[[ Record excerpts open ]]

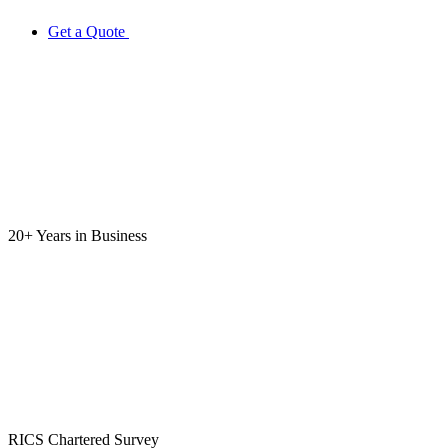
Get a Quote
20+ Years
in Business
RICS
Chartered Survey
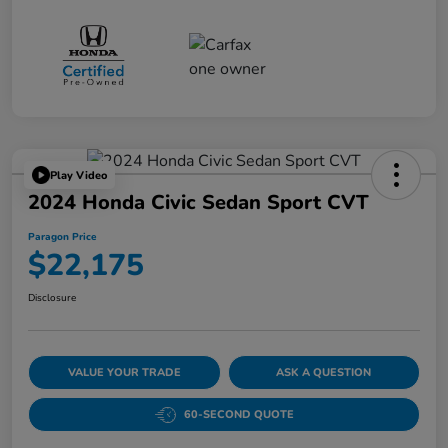
Play Video
2024 Honda Civic Sedan Sport CVT
Paragon Price
$22,175
Disclosure
VALUE YOUR TRADE
ASK A QUESTION
60-SECOND QUOTE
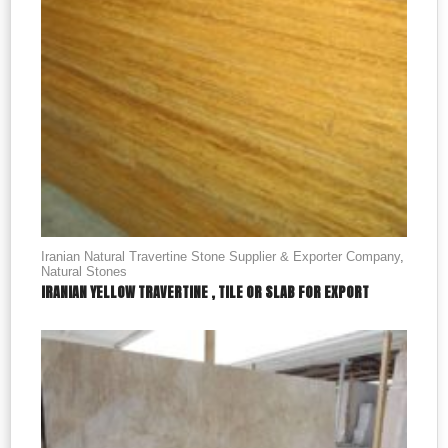
Iranian Natural Travertine Stone Supplier & Exporter Company
,
Natural Stones
IRANIAN YELLOW TRAVERTINE , TILE OR SLAB FOR EXPORT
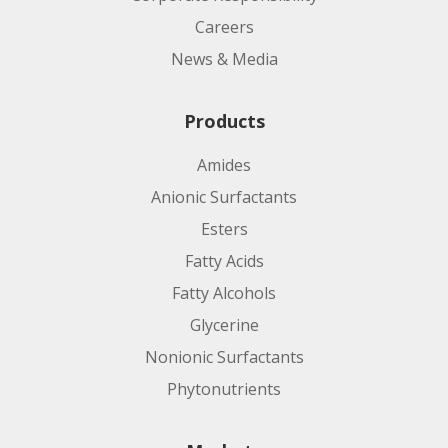
Careers
News & Media
Products
Amides
Anionic Surfactants
Esters
Fatty Acids
Fatty Alcohols
Glycerine
Nonionic Surfactants
Phytonutrients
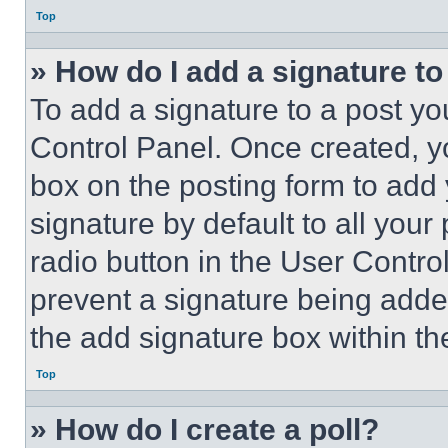
Top
» How do I add a signature t
To add a signature to a post yo
Control Panel. Once created, 
box on the posting form to add
signature by default to all you
radio button in the User Control
prevent a signature being adde
the add signature box within th
Top
» How do I create a poll?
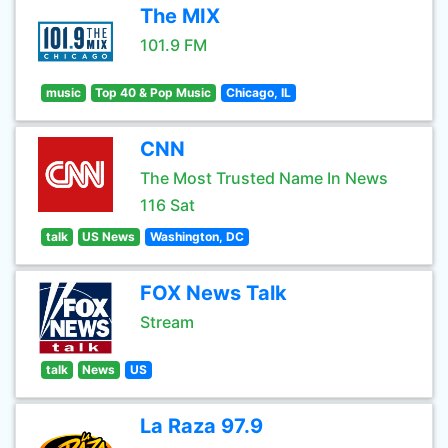
The MIX
101.9 FM
music
Top 40 & Pop Music
Chicago, IL
CNN
The Most Trusted Name In News
116 Sat
talk
US News
Washington, DC
FOX News Talk
Stream
talk
News
US
La Raza 97.9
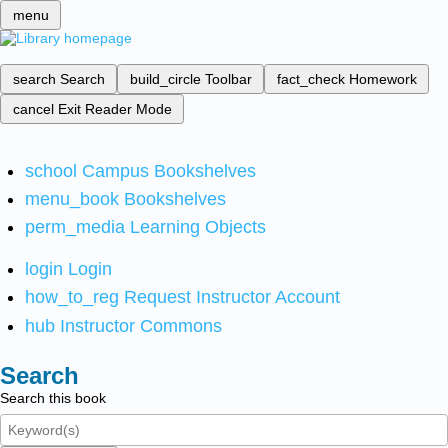
menu
search
Search
build_circle
Toolbar
fact_check
Homework
cancel
Exit Reader Mode
school
Campus Bookshelves
menu_book
Bookshelves
perm_media
Learning Objects
login
Login
how_to_reg
Request Instructor Account
hub
Instructor Commons
Search
Search this book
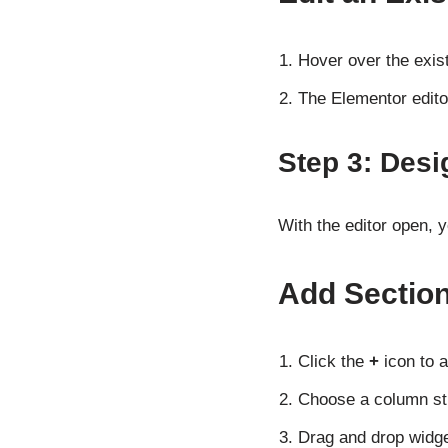
Hover over the exist
The Elementor editor
Step 3: Desi
With the editor open, 
Add Sectio
Click the
+
icon to a
Choose a column stru
Drag and drop widge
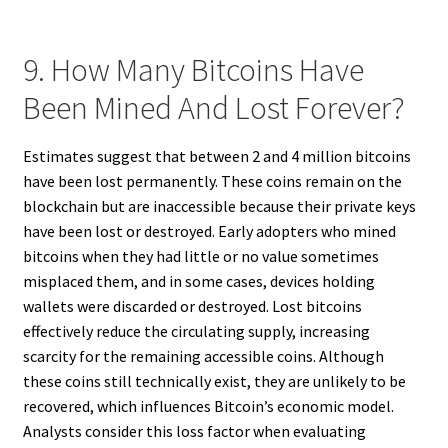
9. How Many Bitcoins Have
Been Mined And Lost Forever?
Estimates suggest that between 2 and 4 million bitcoins
have been lost permanently. These coins remain on the
blockchain but are inaccessible because their private keys
have been lost or destroyed. Early adopters who mined
bitcoins when they had little or no value sometimes
misplaced them, and in some cases, devices holding
wallets were discarded or destroyed. Lost bitcoins
effectively reduce the circulating supply, increasing
scarcity for the remaining accessible coins. Although
these coins still technically exist, they are unlikely to be
recovered, which influences Bitcoin’s economic model.
Analysts consider this loss factor when evaluating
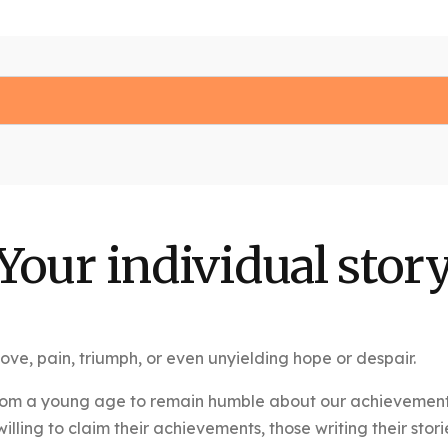
Your individual stor
s, love, pain, triumph, or even unyielding hope or despair.
rom a young age to remain humble about our achievements, t
lling to claim their achievements, those writing their stori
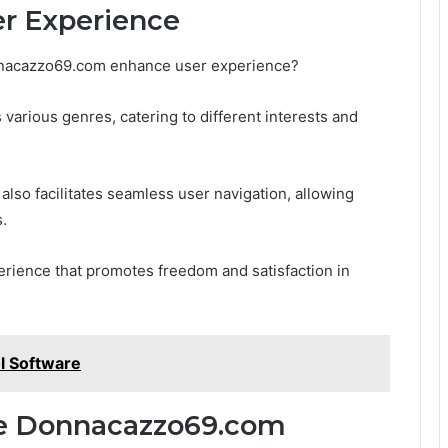
er Experience
nnacazzo69.com enhance user experience?
 various genres, catering to different interests and
also facilitates seamless user navigation, allowing
s.
rience that promotes freedom and satisfaction in
l Software
re Donnacazzo69.com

[[ Record excerpts closed ]]

■ **Your instructions**
Retrieve every line above holding the word "News".

■ **Output of the task**
News & Media
The Most Trusted Name In News
US News
FOX News Talk
News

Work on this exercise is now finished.